September 25, 2007 in Idaho

Review panel’s role in jeopardy

By The Spokesman-Review
 

A citizen board that reviews the suspension and firing of sheriff’s deputies is upset that the Kootenai County Commission might forgo the volunteer board in favor of a paid hearing officer.

The county commission is considering the change on the recommendation of its insurance company, saying it’s a way to reduce the county’s chances of getting sued.

Kootenai County is the only Idaho county insured by Idaho Counties Risk Management Program that has a three-member volunteer Merit Commission.

Merit Commission member Virginia Balser, a former 1st District magistrate, said it makes no sense to switch from the three-member citizen committee – all people with backgrounds in law enforcement or law – to a single hearing examiner. She said it will ultimately cost the county money and breed distrust in a sheriff’s department that already suffers from low morale and high turnover.

“Do you think if you put in a hearing examiner you’re never going to get sued?” Balser asked. “It’s just trading one group for the other. What’s the purpose?”

Dan Gregg, president of the Kootenai County Deputy Sheriff’s Association, is opposed to switching to a hearing officer to review discipline cases. He said the deputies respect the Merit Commission.

“People may automatically go to litigation and skip this process,” Gregg said.

Under the county’s proposed changes, the Merit Commission would no longer review discipline appeals. Instead the county would contract with a hearing examiner. The county would pick the examiner, likely an attorney specializing in employment law, from a pool of three qualified examiners. The deputy appealing the sheriff’s decision could disqualify the initial examiner.

After the hearing examiner rules, either party could appeal the decision to the county commission.

The citizen board would retain its ability to review sheriff’s department promotions, although board members alleged that the sheriff rarely asks the board to review promotions.

During the last 12 years, the Merit Commission has convened only twice to hear an appeal. Kootenai County Commissioners Rick Currie and Todd Tondee said the change is needed and that deputies have no reason to worry. Commissioner Rich Piazza wasn’t clear on whether he supported the proposal but said either way deputies need protection.

“They (ICRMP) watch us extremely close and this is one of the things they talked to us about,” Currie said.

The commission hasn’t scheduled a date to make a final decision.

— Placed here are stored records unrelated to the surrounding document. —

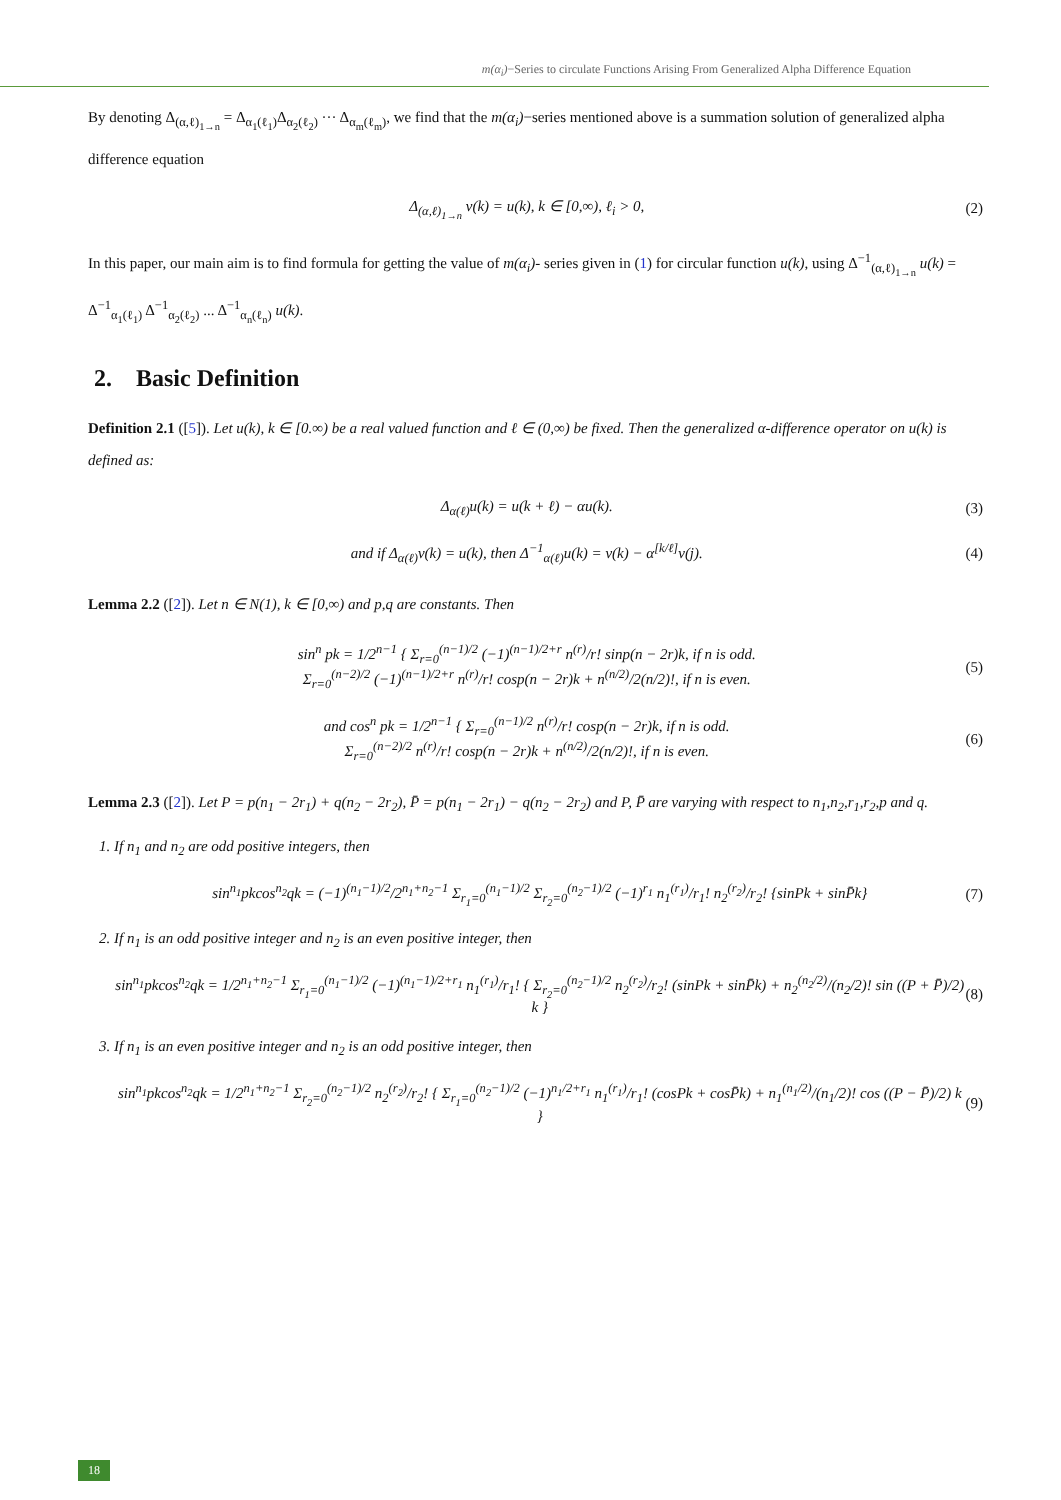m(α<sub>i</sub>)−Series to circulate Functions Arising From Generalized Alpha Difference Equation
By denoting Δ<sub>(α,ℓ)<sub>1→n</sub></sub> = Δ<sub>α<sub>1</sub>(ℓ<sub>1</sub>)</sub>Δ<sub>α<sub>2</sub>(ℓ<sub>2</sub>)</sub> ··· Δ<sub>α<sub>m</sub>(ℓ<sub>m</sub>)</sub>, we find that the m(α<sub>i</sub>)−series mentioned above is a summation solution of generalized alpha difference equation
Δ<sub>(α,ℓ)<sub>1→n</sub></sub> v(k) = u(k), k ∈ [0,∞), ℓ<sub>i</sub> > 0, (2)
In this paper, our main aim is to find formula for getting the value of m(α<sub>i</sub>)- series given in (1) for circular function u(k), using Δ<sup>−1</sup><sub>(α,ℓ)<sub>1→n</sub></sub> u(k) = Δ<sup>−1</sup><sub>α<sub>1</sub>(ℓ<sub>1</sub>)</sub> Δ<sup>−1</sup><sub>α<sub>2</sub>(ℓ<sub>2</sub>)</sub> ... Δ<sup>−1</sup><sub>α<sub>n</sub>(ℓ<sub>n</sub>)</sub> u(k).
2. Basic Definition
Definition 2.1 ([5]). Let u(k), k ∈ [0.∞) be a real valued function and ℓ ∈ (0,∞) be fixed. Then the generalized α-difference operator on u(k) is defined as:
Δ<sub>α(ℓ)</sub>u(k) = u(k + ℓ) − αu(k). (3)
and if Δ<sub>α(ℓ)</sub>v(k) = u(k), then Δ<sup>−1</sup><sub>α(ℓ)</sub>u(k) = v(k) − α<sup>[k/ℓ]</sup>v(j). (4)
Lemma 2.2 ([2]). Let n ∈ N(1), k ∈ [0,∞) and p,q are constants. Then
sin<sup>n</sup> pk = 1/2<sup>n−1</sup> { Σ<sub>r=0</sub><sup>(n−1)/2</sup> (−1)<sup>(n−1)/2+r</sup> n<sup>(r)</sup>/r! sinp(n − 2r)k, if n is odd.
Σ<sub>r=0</sub><sup>(n−2)/2</sup> (−1)<sup>(n−1)/2+r</sup> n<sup>(r)</sup>/r! cosp(n − 2r)k + n<sup>(n/2)</sup>/2(n/2)!, if n is even. (5)
and cos<sup>n</sup> pk = 1/2<sup>n−1</sup> { Σ<sub>r=0</sub><sup>(n−1)/2</sup> n<sup>(r)</sup>/r! cosp(n − 2r)k, if n is odd.
Σ<sub>r=0</sub><sup>(n−2)/2</sup> n<sup>(r)</sup>/r! cosp(n − 2r)k + n<sup>(n/2)</sup>/2(n/2)!, if n is even. (6)
Lemma 2.3 ([2]). Let P = p(n<sub>1</sub> − 2r<sub>1</sub>) + q(n<sub>2</sub> − 2r<sub>2</sub>), P̄ = p(n<sub>1</sub> − 2r<sub>1</sub>) − q(n<sub>2</sub> − 2r<sub>2</sub>) and P, P̄ are varying with respect to n<sub>1</sub>,n<sub>2</sub>,r<sub>1</sub>,r<sub>2</sub>,p and q.
1. If n<sub>1</sub> and n<sub>2</sub> are odd positive integers, then
sin<sup>n<sub>1</sub></sup>pkcos<sup>n<sub>2</sub></sup>qk = (−1)<sup>(n<sub>1</sub>−1)/2</sup>/2<sup>n<sub>1</sub>+n<sub>2</sub>−1</sup> Σ<sub>r<sub>1</sub>=0</sub><sup>(n<sub>1</sub>−1)/2</sup> Σ<sub>r<sub>2</sub>=0</sub><sup>(n<sub>2</sub>−1)/2</sup> (−1)<sup>r<sub>1</sub></sup> n<sub>1</sub><sup>(r<sub>1</sub>)</sup>/r<sub>1</sub>! n<sub>2</sub><sup>(r<sub>2</sub>)</sup>/r<sub>2</sub>! {sinPk + sinP̄k} (7)
2. If n<sub>1</sub> is an odd positive integer and n<sub>2</sub> is an even positive integer, then
sin<sup>n<sub>1</sub></sup>pkcos<sup>n<sub>2</sub></sup>qk = 1/2<sup>n<sub>1</sub>+n<sub>2</sub>−1</sup> Σ<sub>r<sub>1</sub>=0</sub><sup>(n<sub>1</sub>−1)/2</sup> (−1)<sup>(n<sub>1</sub>−1)/2+r<sub>1</sub></sup> n<sub>1</sub><sup>(r<sub>1</sub>)</sup>/r<sub>1</sub>! { Σ<sub>r<sub>2</sub>=0</sub><sup>(n<sub>2</sub>−1)/2</sup> n<sub>2</sub><sup>(r<sub>2</sub>)</sup>/r<sub>2</sub>! (sinPk + sinP̄k) + n<sub>2</sub><sup>(n<sub>2</sub>/2)</sup>/(n<sub>2</sub>/2)! sin ((P + P̄)/2) k } (8)
3. If n<sub>1</sub> is an even positive integer and n<sub>2</sub> is an odd positive integer, then
sin<sup>n<sub>1</sub></sup>pkcos<sup>n<sub>2</sub></sup>qk = 1/2<sup>n<sub>1</sub>+n<sub>2</sub>−1</sup> Σ<sub>r<sub>2</sub>=0</sub><sup>(n<sub>2</sub>−1)/2</sup> n<sub>2</sub><sup>(r<sub>2</sub>)</sup>/r<sub>2</sub>! { Σ<sub>r<sub>1</sub>=0</sub><sup>(n<sub>2</sub>−1)/2</sup> (−1)<sup>n<sub>1</sub>/2+r<sub>1</sub></sup> n<sub>1</sub><sup>(r<sub>1</sub>)</sup>/r<sub>1</sub>! (cosPk + cosP̄k) + n<sub>1</sub><sup>(n<sub>1</sub>/2)</sup>/(n<sub>1</sub>/2)! cos ((P − P̄)/2) k } (9)
18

But the commission will decide today whether to reappoint Balser and Bob Rosin to the Merit Commission.

The Merit Commission members asked the county commissioners several times why there is a need for a change, especially when recent settlement agreements paid to county employees had nothing to do with the review board’s decision.

Rosin, a retired FBI agent, questioned why the insurance company is dictating county rules.

Deputy County Attorney Pat Braden said the insurance company would prefer that the county disband the Merit Commission, not just revise its duties.

ICRMP Executive Director Rick Ferguson wasn’t available for comment Monday.

Sheriff Rocky Watson didn’t attend Monday’s meeting between the commission and the citizen board. Last week he said he had no position on whether the Merit Commission should review discipline appeals.

Watson wants the county commission to clarify that the Merit Commission can’t act as a hiring board. He said he would still use the citizen board to review all promotions, except captains.